AIM OF THE TASK - Tell me how many lines of the entries below include the string "сидящий", and give only the number.

INFORMATION PROVIDED -
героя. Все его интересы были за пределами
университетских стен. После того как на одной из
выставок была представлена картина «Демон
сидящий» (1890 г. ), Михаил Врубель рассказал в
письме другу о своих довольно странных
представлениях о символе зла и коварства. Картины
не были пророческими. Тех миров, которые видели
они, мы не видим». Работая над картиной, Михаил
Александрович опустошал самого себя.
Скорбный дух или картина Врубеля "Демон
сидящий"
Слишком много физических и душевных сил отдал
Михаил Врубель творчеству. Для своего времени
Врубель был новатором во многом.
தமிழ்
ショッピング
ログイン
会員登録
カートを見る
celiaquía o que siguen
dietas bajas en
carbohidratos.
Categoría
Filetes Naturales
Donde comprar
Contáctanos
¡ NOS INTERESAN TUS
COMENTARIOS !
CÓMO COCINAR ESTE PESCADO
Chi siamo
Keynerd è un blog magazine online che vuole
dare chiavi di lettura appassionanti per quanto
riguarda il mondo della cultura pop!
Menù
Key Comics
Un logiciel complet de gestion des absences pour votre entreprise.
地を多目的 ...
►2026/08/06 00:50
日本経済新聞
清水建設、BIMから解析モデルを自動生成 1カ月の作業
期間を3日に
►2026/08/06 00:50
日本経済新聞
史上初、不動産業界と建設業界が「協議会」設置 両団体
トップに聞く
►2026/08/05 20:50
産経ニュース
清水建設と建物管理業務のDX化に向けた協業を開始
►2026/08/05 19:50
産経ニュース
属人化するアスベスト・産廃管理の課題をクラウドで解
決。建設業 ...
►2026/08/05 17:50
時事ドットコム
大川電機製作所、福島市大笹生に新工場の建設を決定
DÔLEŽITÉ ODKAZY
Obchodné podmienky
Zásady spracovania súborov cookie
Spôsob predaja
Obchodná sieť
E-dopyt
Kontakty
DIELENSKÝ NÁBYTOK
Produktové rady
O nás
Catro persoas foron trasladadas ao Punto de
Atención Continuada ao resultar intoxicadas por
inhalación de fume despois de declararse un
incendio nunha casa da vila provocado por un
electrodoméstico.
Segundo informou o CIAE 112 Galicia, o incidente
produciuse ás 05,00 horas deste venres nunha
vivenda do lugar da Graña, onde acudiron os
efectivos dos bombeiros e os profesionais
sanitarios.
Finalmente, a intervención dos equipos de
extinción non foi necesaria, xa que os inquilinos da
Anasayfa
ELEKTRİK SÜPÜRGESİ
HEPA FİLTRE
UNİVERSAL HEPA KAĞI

RESULT BELOW - 2